La gringa, frustrada y con rabia, comenzó a quitarse la ropa y a bailar cosas raras. Se descompuso, tomó la blusa que se había quitado, la metió en la palangana del ponche y la escurrió en su boca pintada de rojo, bebió goterones de ponche como para meterse la borrachera del siglo, y se dedicó a mortificar al pobre Atilio: le tocaba la cara, lo jalaba de los brazos para obligarlo bailar, le gritaba palabras extrañas, le arrimaba los senos que ya todos conocíamos de memoria, pero nada de eso bastaba para hacer que nuestro amigo condescendiera a bailar con esa loca. Los papás de Luisa estaban encerrados en un cuarto tomando whisky con algunos amigos y el guardaespaldas gringo, y ni cuenta se daban. A nosotros el asombro nos tenía como estatuas.
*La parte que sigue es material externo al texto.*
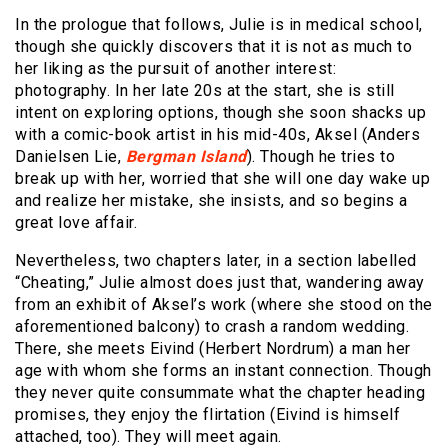
In the prologue that follows, Julie is in medical school,
though she quickly discovers that it is not as much to
her liking as the pursuit of another interest:
photography. In her late 20s at the start, she is still
intent on exploring options, though she soon shacks up
with a comic-book artist in his mid-40s, Aksel (Anders
Danielsen Lie,
Bergman Island
). Though he tries to
break up with her, worried that she will one day wake up
and realize her mistake, she insists, and so begins a
great love affair.
Nevertheless, two chapters later, in a section labelled
“Cheating,” Julie almost does just that, wandering away
from an exhibit of Aksel’s work (where she stood on the
aforementioned balcony) to crash a random wedding.
There, she meets Eivind (Herbert Nordrum) a man her
age with whom she forms an instant connection. Though
they never quite consummate what the chapter heading
promises, they enjoy the flirtation (Eivind is himself
attached, too). They will meet again.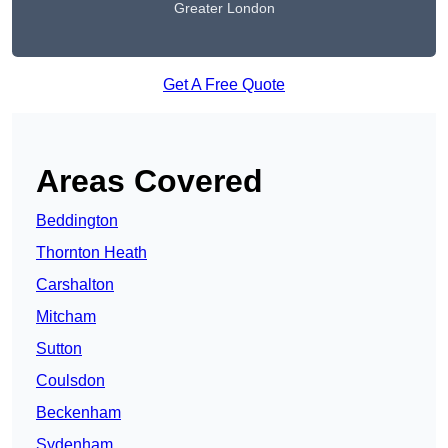
Greater London
Get A Free Quote
Areas Covered
Beddington
Thornton Heath
Carshalton
Mitcham
Sutton
Coulsdon
Beckenham
Sydenham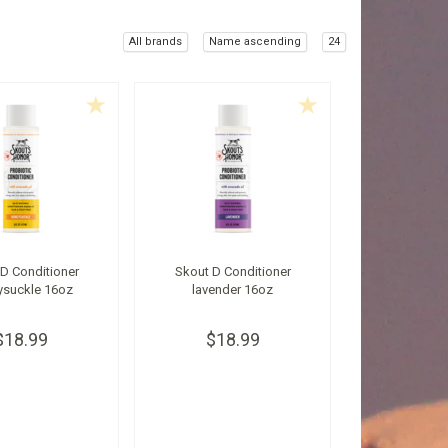
All brands
Name ascending
24
D Conditioner
Skout D Conditioner
ysuckle 16oz
lavender 16oz
$18.99
$18.99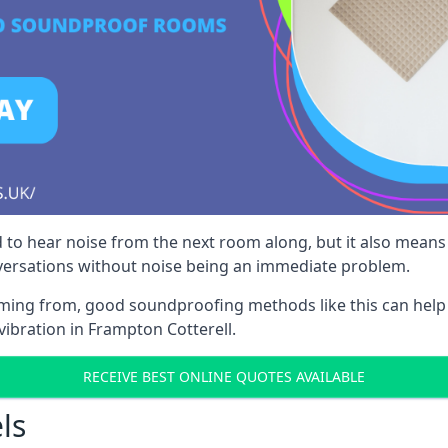
 to hear noise from the next room along, but it also means th
nversations without noise being an immediate problem.
oming from, good soundproofing methods like this can help
vibration in Frampton Cotterell.
RECEIVE BEST ONLINE QUOTES AVAILABLE
ls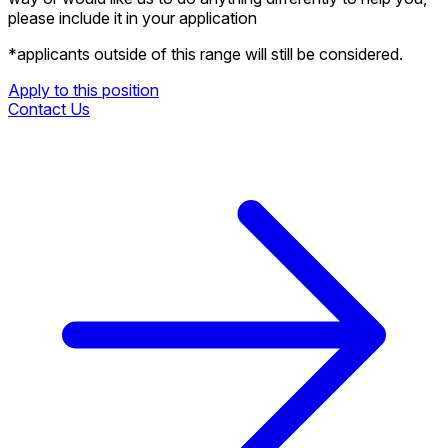
please include it in your application
*applicants outside of this range will still be considered.
Apply to this position
Contact Us
Apply to this position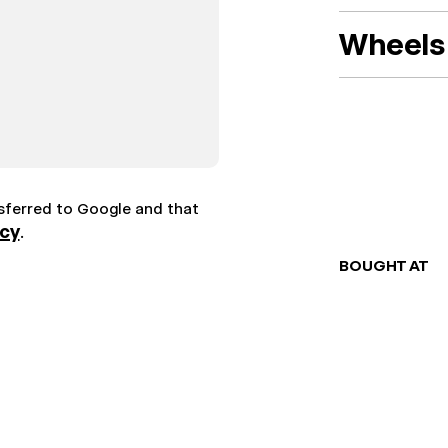
Wheels 
nsferred to Google and that
icy
.
BOUGHT AT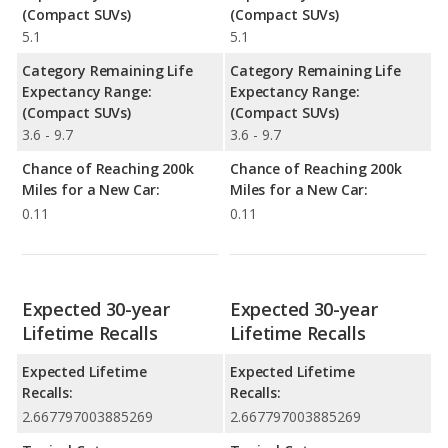
(Compact SUVs)
(Compact SUVs)
5.1
5.1
Category Remaining Life
Category Remaining Life
Expectancy Range:
Expectancy Range:
(Compact SUVs)
(Compact SUVs)
3.6 - 9.7
3.6 - 9.7
Chance of Reaching 200k
Chance of Reaching 200k
Miles for a New Car:
Miles for a New Car:
0.11
0.11
Expected 30-year
Expected 30-year
Lifetime Recalls
Lifetime Recalls
Expected Lifetime
Expected Lifetime
Recalls:
Recalls:
2.667797003885269
2.667797003885269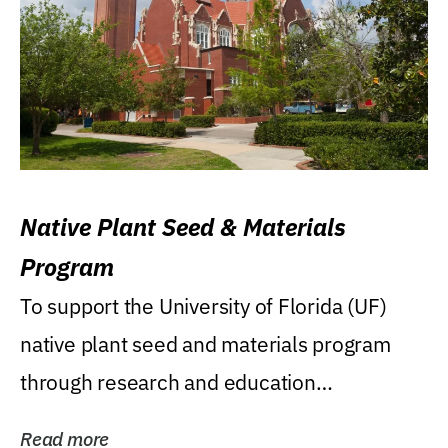
Native Plant Seed & Materials
Program
To support the University of Florida (UF)
native plant seed and materials program
through research and education
(teaching/extension)...
Read more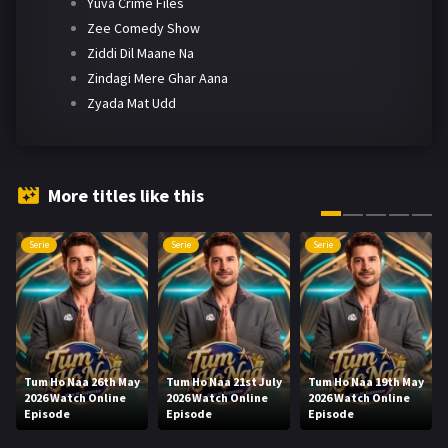
Yuva Crime Files
Zee Comedy Show
Ziddi Dil Maane Na
Zindagi Mere Ghar Aana
Zyada Mat Udd
More titles like this
Serie
Serie
Serie
Tum Ho Naa 26th May
Tum Ho Naa 21st July
Tum Ho Naa 19th May
2026 Watch Online
2026 Watch Online
2026 Watch Online
Episode
Episode
Episode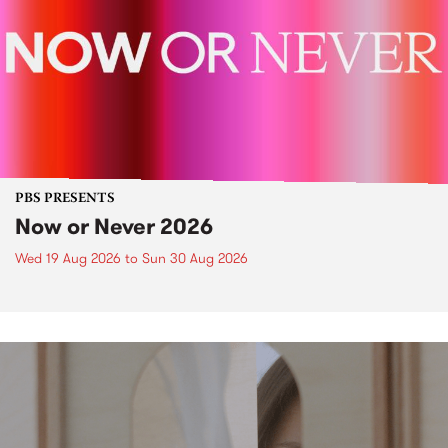
PBS PRESENTS
Now or Never 2026
Wed 19 Aug 2026
to
Sun 30 Aug 2026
De repente la cosa pareció detenerse: la gringa puso cara de fastidio, dio media vuelta y se encerró en el baño. Pasó algo así como media hora y la fiesta pareció componerse hasta que se descompuso del todo, porque la gringa apareció desnuda –yo, que no sé inglés pero tengo una vista de águila, recuerdo una gota de agua que se soltó de su pubis y cayó sobre la pista de baile haciendo un ruido mayor al de las campanas que tocan a gloria- y gritando una retahíla de voces absurdas. Los que saben inglés dijeron luego que la gringa gritaba que la habían violado y llamó al guardaespaldas. El tipo, a todas las luces ebrio, habló con ella y por sus gestos entendimos que le preguntaba quién era el violador; entonces ella fue hasta el corredor donde estábamos sentados los hombres y señaló a Atilio quien, por supuesto, era inocente. Nadie había entrado nunca, y menos él, al baño mientras la gringa estuvo allí. Pero los que sabían inglés no pudieron convencer al gorila, y éste, mientras nos amenazaba con una pistola, llamó por teléfono a la embajada y a los pocos minutos llegaron unos soldados extranjeros, se tomaron la casa y se llevaron a nuestro amigo y la gringa. La fiesta se convirtió en un velorio y se terminó a los pocos minutos. Los más allegados salimos juntos y duramos todavía un par de horas en el parque comentando el asunto, pero nadie vaticinó el final tan negro que nos tocaría vivir.

Atilio Casasbuenas estuvo un poco más de once meses en la cárcel; no fue suficiente con que los abogados contratados por la familia Casasbuenas apelaran a la embajada en su idioma de gringos, ni que lo hicieran ante nuestra justicia en palabras normales; tampoco sirvió el hecho de que no existieran pruebas de la culpabilidad de nuestro amigo. Dicen que por cosas de las Relaciones Exteriores, los de ese país ordenaron a nuestro gobierno que debía castigar al violador, y se negaron a traer los exámenes médicos legales de la supuesta víctima, en los que con seguridad debía constar que nadie la violó esa noche, a menos que ya hubiera tenido sexo cuando llegó a nuestra fiesta. De repente fue el guardaespaldas quien le hizo el amor, pero yo eso lo digo en mi idioma secreto, no sea que lo sepan los gringos y vengan por mí.

Nuestro amigo siguió en la cárcel hasta que nosotros hicimos la huelga de hambre en el parque del barrio, y la noticia le dio vuelta al mundo. Vinieron periodistas de todas partes. Los abogados se quejaron en varios idiomas ante la Corte de Yonosédonde, y un día soltaron a Atilio. Pero la libertad le duró hasta el domingo siguiente, cuando estaba en el parque contándonos sus aventuras en la cárcel. En medio del cuento llegó una camioneta con unos tipos trigueños, con cara de ser de por aquí, y como en las películas, con sus pistolas y gritos miedosos, secuestraron a Atilio.

Al día siguiente Napo, el tonto que trabaja en el camión de la basura, pálido y agitando los brazos como un abanico, llegó al parque donde una muchedumbre repetía lo del secuestro y luchaba por aclarar los pormenores, que cada uno dibujaba a su manera sin llegar a un acuerdo; cuando le permitimos hablar, entre tartamudeos y lluvia de babas, Napo nos dijo que una mitad de Atilio estaba viva y que a la otra se la estaban comiendo los gusanos; y que si no nos apurábamos se le iban a comer la camisa nueva que había comprado para ir a la fiesta de Luisa.